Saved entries

┄┄┄┄┄┄┄┄┄┄┄┄┄┄┄┄┄┄┄┄

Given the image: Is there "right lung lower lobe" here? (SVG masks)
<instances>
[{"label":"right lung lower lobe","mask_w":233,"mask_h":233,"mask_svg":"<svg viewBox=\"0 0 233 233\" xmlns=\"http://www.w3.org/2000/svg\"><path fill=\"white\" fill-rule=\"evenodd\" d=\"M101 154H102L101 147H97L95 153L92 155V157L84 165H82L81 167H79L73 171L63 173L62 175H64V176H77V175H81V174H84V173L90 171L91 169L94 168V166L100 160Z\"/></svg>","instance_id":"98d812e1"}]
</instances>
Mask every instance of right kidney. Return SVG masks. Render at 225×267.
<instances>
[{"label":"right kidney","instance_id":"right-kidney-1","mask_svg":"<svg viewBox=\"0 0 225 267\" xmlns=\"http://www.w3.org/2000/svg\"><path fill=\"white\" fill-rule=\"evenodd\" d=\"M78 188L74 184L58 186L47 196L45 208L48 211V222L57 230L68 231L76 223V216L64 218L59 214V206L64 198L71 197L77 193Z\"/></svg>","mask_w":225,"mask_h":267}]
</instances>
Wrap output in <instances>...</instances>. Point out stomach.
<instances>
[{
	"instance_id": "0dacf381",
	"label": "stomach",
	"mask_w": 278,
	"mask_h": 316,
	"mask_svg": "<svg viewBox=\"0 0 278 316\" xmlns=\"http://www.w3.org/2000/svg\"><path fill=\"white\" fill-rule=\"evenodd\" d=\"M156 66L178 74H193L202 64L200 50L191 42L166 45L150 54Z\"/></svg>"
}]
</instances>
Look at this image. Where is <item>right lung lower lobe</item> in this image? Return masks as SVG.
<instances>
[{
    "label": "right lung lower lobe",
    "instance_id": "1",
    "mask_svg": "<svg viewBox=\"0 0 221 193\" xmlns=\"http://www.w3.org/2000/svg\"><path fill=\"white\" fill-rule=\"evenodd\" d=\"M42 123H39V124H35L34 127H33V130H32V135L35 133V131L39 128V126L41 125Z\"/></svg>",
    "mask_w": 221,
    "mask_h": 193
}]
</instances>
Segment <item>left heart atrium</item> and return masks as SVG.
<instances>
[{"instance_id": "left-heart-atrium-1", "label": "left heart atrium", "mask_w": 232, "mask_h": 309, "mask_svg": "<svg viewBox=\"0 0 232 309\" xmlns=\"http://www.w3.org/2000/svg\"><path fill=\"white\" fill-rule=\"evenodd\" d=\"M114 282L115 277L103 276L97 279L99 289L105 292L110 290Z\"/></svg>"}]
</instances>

┄┄┄┄┄┄┄┄┄┄┄┄┄┄┄┄┄┄┄┄

DO THIS ▸
Duplicate the lines above without any changes.

TASK SOLUTION ▸
Given the image: Is there "right lung lower lobe" here? (SVG masks)
<instances>
[{"label":"right lung lower lobe","mask_w":233,"mask_h":233,"mask_svg":"<svg viewBox=\"0 0 233 233\" xmlns=\"http://www.w3.org/2000/svg\"><path fill=\"white\" fill-rule=\"evenodd\" d=\"M101 154H102L101 147H97L95 153L92 155V157L84 165H82L81 167H79L73 171L63 173L62 175H64V176H77V175H81V174H84V173L90 171L91 169L94 168V166L100 160Z\"/></svg>","instance_id":"98d812e1"}]
</instances>
Mask every instance of right kidney. Return SVG masks. Render at 225×267.
<instances>
[{"label":"right kidney","instance_id":"right-kidney-1","mask_svg":"<svg viewBox=\"0 0 225 267\" xmlns=\"http://www.w3.org/2000/svg\"><path fill=\"white\" fill-rule=\"evenodd\" d=\"M78 188L74 184L58 186L47 196L45 208L48 211V222L57 230L68 231L76 223V216L64 218L59 214V206L64 198L71 197L77 193Z\"/></svg>","mask_w":225,"mask_h":267}]
</instances>
Wrap output in <instances>...</instances>. Point out stomach.
<instances>
[{
	"instance_id": "0dacf381",
	"label": "stomach",
	"mask_w": 278,
	"mask_h": 316,
	"mask_svg": "<svg viewBox=\"0 0 278 316\" xmlns=\"http://www.w3.org/2000/svg\"><path fill=\"white\" fill-rule=\"evenodd\" d=\"M156 66L178 74H193L202 64L200 50L191 42L166 45L150 54Z\"/></svg>"
}]
</instances>
Look at this image. Where is <item>right lung lower lobe</item> in this image? Return masks as SVG.
<instances>
[{
    "label": "right lung lower lobe",
    "instance_id": "1",
    "mask_svg": "<svg viewBox=\"0 0 221 193\" xmlns=\"http://www.w3.org/2000/svg\"><path fill=\"white\" fill-rule=\"evenodd\" d=\"M42 123H39V124H35L34 127H33V130H32V135L35 133V131L39 128V126L41 125Z\"/></svg>",
    "mask_w": 221,
    "mask_h": 193
}]
</instances>
Segment <item>left heart atrium</item> and return masks as SVG.
<instances>
[{"instance_id": "left-heart-atrium-1", "label": "left heart atrium", "mask_w": 232, "mask_h": 309, "mask_svg": "<svg viewBox=\"0 0 232 309\" xmlns=\"http://www.w3.org/2000/svg\"><path fill=\"white\" fill-rule=\"evenodd\" d=\"M114 282L115 277L103 276L97 279L99 289L105 292L110 290Z\"/></svg>"}]
</instances>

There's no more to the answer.